And, of course, he adds, "all of my original conceptions were totally wrong."
It may be true that Burkina Faso isn't a tourist destination, but that's exactly why Pace ended up loving it — because "as photographer," he says, "it's incredible."
Several years back, the California-based photographer was invited by some colleagues who run a nonprofit there and wanted him to photograph the organization. He went back twice the next year. And after three years, he and those colleagues started a study abroad program for the students of Santa Clara University, for which he now teaches photography in Burkina Faso.
On each visit, his eye is drawn to different themes and motifs, which helps to visually structure the place to outsiders like him. He's done portraits in the marketplace — a vibrant onslaught of texture and patterns.
He's set up his camera on a dirt road to document people returning home from work at dusk.
And he does little typologies — like his study of village kiosks.

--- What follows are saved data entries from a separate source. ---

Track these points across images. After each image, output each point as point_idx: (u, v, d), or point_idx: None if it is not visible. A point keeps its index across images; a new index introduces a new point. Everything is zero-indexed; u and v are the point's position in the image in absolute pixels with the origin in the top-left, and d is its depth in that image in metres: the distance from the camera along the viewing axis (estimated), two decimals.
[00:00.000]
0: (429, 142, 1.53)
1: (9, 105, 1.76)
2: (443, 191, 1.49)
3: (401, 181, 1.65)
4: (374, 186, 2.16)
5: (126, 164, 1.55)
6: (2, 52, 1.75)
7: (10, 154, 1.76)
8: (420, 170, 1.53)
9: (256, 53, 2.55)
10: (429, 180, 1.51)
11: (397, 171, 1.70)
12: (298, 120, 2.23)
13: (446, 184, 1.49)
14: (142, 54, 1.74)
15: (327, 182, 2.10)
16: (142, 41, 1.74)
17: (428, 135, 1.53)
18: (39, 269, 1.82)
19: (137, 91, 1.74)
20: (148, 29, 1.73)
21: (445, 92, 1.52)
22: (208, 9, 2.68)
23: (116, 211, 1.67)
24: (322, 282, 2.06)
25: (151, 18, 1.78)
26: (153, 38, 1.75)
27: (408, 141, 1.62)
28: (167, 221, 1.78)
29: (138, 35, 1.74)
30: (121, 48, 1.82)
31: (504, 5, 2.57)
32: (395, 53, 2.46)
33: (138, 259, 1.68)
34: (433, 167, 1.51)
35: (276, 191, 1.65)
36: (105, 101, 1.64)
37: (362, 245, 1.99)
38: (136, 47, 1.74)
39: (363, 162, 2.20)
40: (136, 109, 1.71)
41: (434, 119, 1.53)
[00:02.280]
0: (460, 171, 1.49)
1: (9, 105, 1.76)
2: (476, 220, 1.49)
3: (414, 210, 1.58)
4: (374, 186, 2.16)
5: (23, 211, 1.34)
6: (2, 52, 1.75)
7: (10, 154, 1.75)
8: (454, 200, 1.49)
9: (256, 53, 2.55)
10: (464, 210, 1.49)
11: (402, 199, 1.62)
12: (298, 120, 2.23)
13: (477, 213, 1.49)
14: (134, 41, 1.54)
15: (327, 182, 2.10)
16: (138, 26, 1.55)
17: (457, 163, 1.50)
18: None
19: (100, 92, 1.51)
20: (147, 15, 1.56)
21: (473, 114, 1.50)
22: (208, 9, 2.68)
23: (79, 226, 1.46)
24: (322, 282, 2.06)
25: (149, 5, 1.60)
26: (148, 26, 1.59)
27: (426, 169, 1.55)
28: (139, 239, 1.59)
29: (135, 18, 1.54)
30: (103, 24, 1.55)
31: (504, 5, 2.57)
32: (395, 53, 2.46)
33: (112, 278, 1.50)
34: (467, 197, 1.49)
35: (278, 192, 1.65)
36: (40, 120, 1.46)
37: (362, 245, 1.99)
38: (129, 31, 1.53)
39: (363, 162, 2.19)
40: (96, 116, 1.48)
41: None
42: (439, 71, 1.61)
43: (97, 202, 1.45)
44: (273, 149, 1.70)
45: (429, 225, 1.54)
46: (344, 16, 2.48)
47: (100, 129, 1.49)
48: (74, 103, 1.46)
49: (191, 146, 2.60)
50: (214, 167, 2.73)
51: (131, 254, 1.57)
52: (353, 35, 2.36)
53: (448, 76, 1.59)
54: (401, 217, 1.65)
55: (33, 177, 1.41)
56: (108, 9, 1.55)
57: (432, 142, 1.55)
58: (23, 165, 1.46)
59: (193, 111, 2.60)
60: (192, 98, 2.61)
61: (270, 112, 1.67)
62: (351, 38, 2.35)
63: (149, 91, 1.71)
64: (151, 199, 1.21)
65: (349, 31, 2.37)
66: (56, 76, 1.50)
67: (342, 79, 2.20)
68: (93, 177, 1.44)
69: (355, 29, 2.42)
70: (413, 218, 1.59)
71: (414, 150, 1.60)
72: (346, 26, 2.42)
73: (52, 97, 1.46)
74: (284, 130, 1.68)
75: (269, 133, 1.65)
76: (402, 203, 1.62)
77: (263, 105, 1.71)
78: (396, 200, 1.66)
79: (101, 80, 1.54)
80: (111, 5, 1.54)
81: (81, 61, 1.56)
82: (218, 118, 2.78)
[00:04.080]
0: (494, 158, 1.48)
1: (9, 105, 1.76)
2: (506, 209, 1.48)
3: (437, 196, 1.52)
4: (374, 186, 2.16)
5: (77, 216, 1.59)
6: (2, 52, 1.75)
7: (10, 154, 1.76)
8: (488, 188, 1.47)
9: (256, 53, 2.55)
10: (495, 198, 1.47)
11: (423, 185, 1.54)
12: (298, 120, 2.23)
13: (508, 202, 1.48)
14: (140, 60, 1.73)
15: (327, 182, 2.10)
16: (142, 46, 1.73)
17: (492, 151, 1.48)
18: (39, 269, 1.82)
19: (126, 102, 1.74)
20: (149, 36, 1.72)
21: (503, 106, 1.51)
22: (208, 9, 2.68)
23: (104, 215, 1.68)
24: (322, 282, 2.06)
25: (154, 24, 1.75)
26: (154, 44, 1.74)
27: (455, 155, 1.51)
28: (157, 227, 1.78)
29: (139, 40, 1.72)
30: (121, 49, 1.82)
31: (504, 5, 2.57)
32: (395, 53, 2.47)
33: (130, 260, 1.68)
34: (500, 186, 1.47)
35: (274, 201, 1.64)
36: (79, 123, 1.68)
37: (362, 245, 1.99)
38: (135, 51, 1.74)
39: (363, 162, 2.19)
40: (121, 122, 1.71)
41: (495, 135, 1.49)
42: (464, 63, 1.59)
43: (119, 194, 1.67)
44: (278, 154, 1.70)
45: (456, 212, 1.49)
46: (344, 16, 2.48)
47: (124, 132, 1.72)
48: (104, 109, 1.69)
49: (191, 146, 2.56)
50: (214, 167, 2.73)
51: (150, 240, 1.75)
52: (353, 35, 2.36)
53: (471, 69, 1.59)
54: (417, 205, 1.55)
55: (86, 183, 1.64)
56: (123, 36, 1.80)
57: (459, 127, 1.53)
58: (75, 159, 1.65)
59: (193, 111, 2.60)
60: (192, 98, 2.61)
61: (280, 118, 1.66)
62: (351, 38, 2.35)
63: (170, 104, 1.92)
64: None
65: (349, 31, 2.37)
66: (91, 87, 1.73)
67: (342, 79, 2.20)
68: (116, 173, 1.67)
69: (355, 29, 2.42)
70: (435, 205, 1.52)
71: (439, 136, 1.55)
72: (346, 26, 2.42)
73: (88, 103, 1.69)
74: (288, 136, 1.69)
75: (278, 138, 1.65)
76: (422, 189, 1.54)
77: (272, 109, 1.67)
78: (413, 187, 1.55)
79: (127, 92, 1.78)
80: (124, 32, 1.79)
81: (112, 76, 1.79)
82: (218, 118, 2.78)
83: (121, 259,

Pace also has some ongoing documentary projects — like scenes of the Karaba brick quarry where, for 30 years, men in guilds have made a living by carving out row after row of brick from laterite stone.
He considers it beautiful — though readily admits that's like a tourist calling American construction sites photogenic. Then again, beauty is in the eye of the beholder.

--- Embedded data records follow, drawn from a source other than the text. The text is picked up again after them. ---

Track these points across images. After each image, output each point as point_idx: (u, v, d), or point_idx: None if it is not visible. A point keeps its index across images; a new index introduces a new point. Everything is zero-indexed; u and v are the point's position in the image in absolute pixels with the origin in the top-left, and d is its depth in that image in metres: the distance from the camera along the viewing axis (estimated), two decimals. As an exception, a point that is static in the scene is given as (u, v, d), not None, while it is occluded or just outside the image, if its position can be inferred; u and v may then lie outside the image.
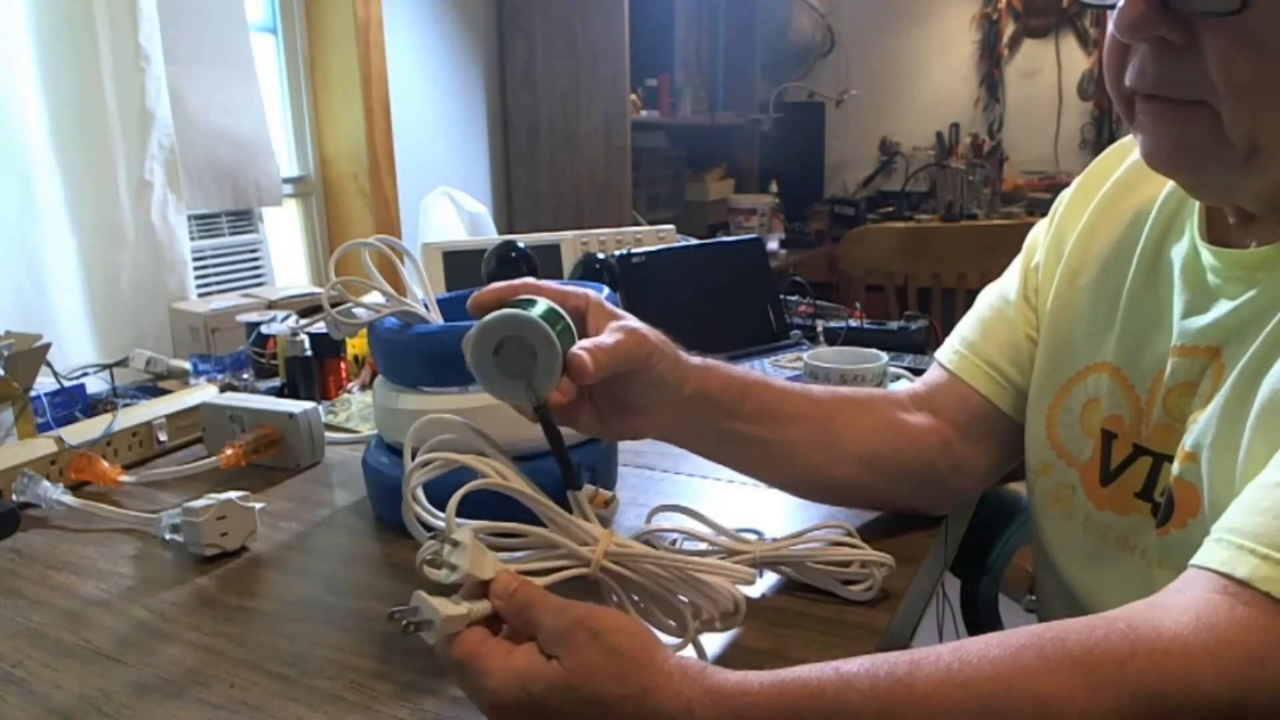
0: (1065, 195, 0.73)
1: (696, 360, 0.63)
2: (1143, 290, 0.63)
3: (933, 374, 0.76)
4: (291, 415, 0.89)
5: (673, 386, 0.60)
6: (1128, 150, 0.69)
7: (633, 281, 1.20)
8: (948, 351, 0.75)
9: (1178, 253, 0.62)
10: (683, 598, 0.52)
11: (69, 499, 0.80)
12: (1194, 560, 0.46)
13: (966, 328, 0.75)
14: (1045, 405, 0.69)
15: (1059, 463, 0.68)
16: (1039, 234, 0.74)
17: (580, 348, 0.53)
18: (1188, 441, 0.56)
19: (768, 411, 0.66)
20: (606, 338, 0.55)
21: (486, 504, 0.51)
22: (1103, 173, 0.70)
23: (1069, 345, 0.68)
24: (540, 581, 0.48)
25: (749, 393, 0.65)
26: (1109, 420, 0.64)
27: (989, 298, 0.76)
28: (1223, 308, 0.57)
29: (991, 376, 0.72)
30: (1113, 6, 0.52)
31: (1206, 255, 0.59)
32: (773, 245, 2.95)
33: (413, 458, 0.54)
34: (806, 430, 0.67)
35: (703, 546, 0.65)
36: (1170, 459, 0.59)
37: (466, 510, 0.50)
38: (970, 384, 0.72)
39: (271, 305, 1.35)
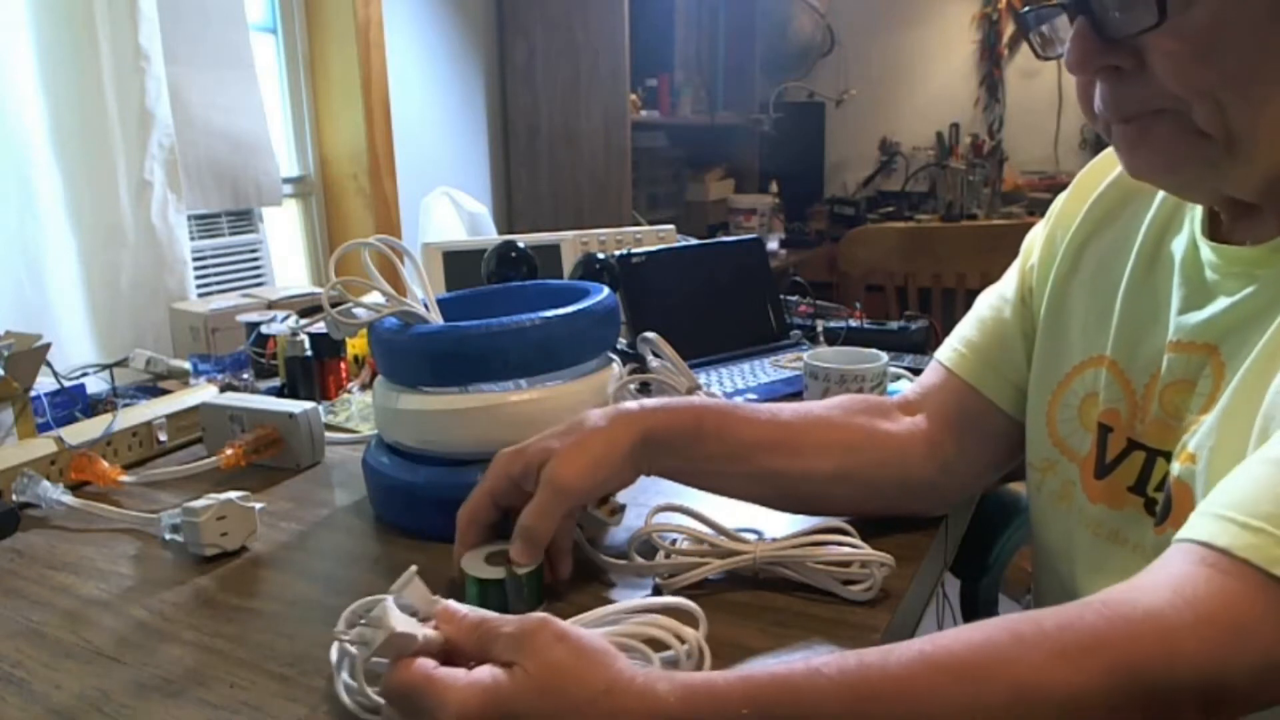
0: (1060, 198, 0.73)
1: (649, 404, 0.65)
2: (1141, 285, 0.64)
3: (930, 374, 0.76)
4: (291, 415, 0.89)
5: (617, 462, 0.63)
6: None
7: (633, 281, 1.20)
8: (947, 350, 0.76)
9: (1178, 247, 0.62)
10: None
11: (69, 499, 0.80)
12: (1175, 536, 0.45)
13: (966, 327, 0.76)
14: (1045, 401, 0.69)
15: (1062, 460, 0.68)
16: (1035, 237, 0.75)
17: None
18: (1190, 442, 0.56)
19: (727, 450, 0.66)
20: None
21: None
22: (1099, 173, 0.70)
23: (1066, 341, 0.68)
24: None
25: (704, 432, 0.66)
26: (1105, 414, 0.64)
27: (988, 299, 0.77)
28: (1220, 304, 0.57)
29: (991, 374, 0.72)
30: (1061, 56, 0.55)
31: (1205, 251, 0.59)
32: (773, 245, 2.95)
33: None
34: (775, 457, 0.68)
35: (703, 546, 0.65)
36: (1164, 455, 0.59)
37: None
38: (970, 382, 0.73)
39: (271, 305, 1.35)
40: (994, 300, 0.76)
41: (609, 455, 0.61)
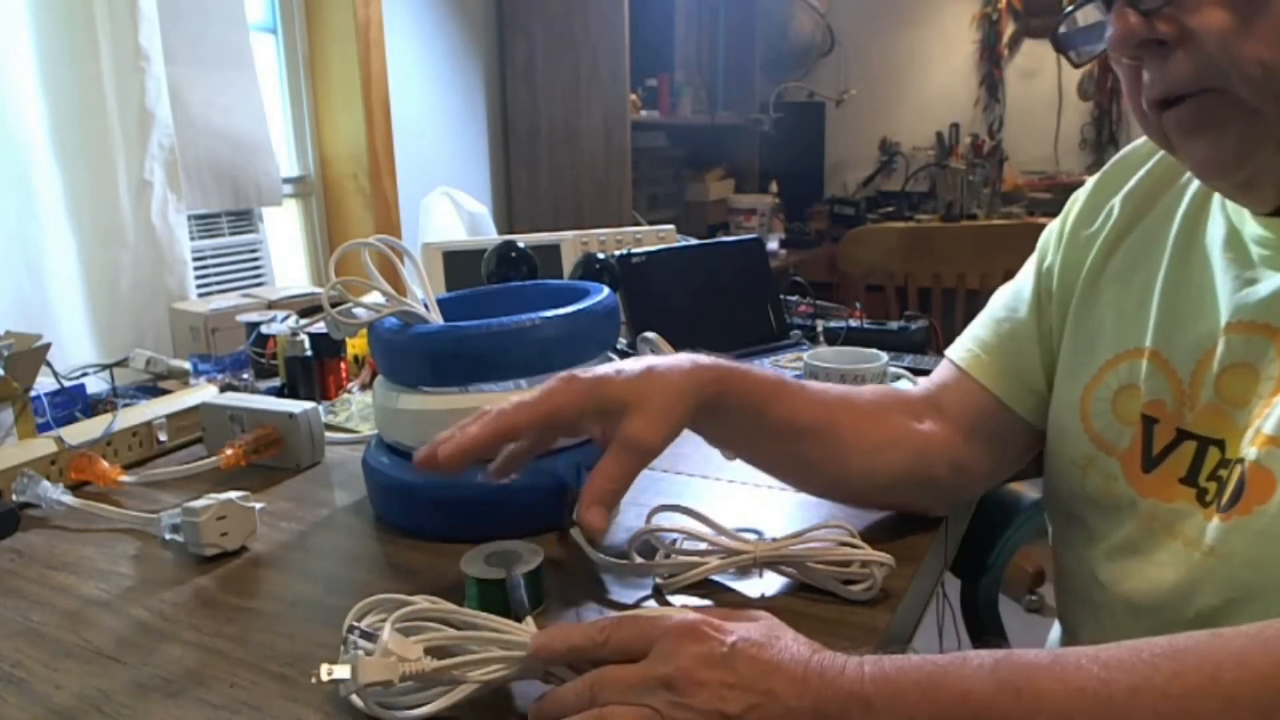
0: (1079, 195, 0.72)
1: (725, 366, 0.63)
2: (1179, 276, 0.62)
3: (942, 372, 0.76)
4: (291, 415, 0.89)
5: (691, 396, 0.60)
6: (1152, 150, 0.67)
7: (633, 281, 1.20)
8: (960, 350, 0.75)
9: (1214, 235, 0.61)
10: None
11: (69, 499, 0.80)
12: None
13: (979, 327, 0.75)
14: (1077, 397, 0.67)
15: (1099, 454, 0.66)
16: (1050, 236, 0.73)
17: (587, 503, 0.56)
18: (1266, 426, 0.54)
19: (785, 426, 0.66)
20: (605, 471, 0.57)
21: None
22: (1125, 171, 0.69)
23: (1099, 336, 0.67)
24: (487, 673, 0.48)
25: (767, 409, 0.65)
26: (1149, 406, 0.62)
27: (1002, 298, 0.76)
28: (1275, 281, 0.55)
29: (1005, 377, 0.72)
30: (1103, 51, 0.54)
31: (1252, 227, 0.57)
32: (773, 245, 2.95)
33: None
34: (816, 443, 0.67)
35: (703, 546, 0.65)
36: (1216, 443, 0.58)
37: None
38: (982, 382, 0.72)
39: (271, 305, 1.35)
40: (1009, 300, 0.74)
41: (683, 418, 0.59)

The activity at the quarry, "creates these beautiful architectural spaces," Pace says. "What I love about it is they're always slightly off."
Each time he goes back, the place has changed. And maybe that's exactly why he keeps going back. Unlike his typological subseries, this one can't be neatly captured.
"It's kind of like looking at the rings of a tree," he says.
Just when you think you understand something, you uncover a new layer.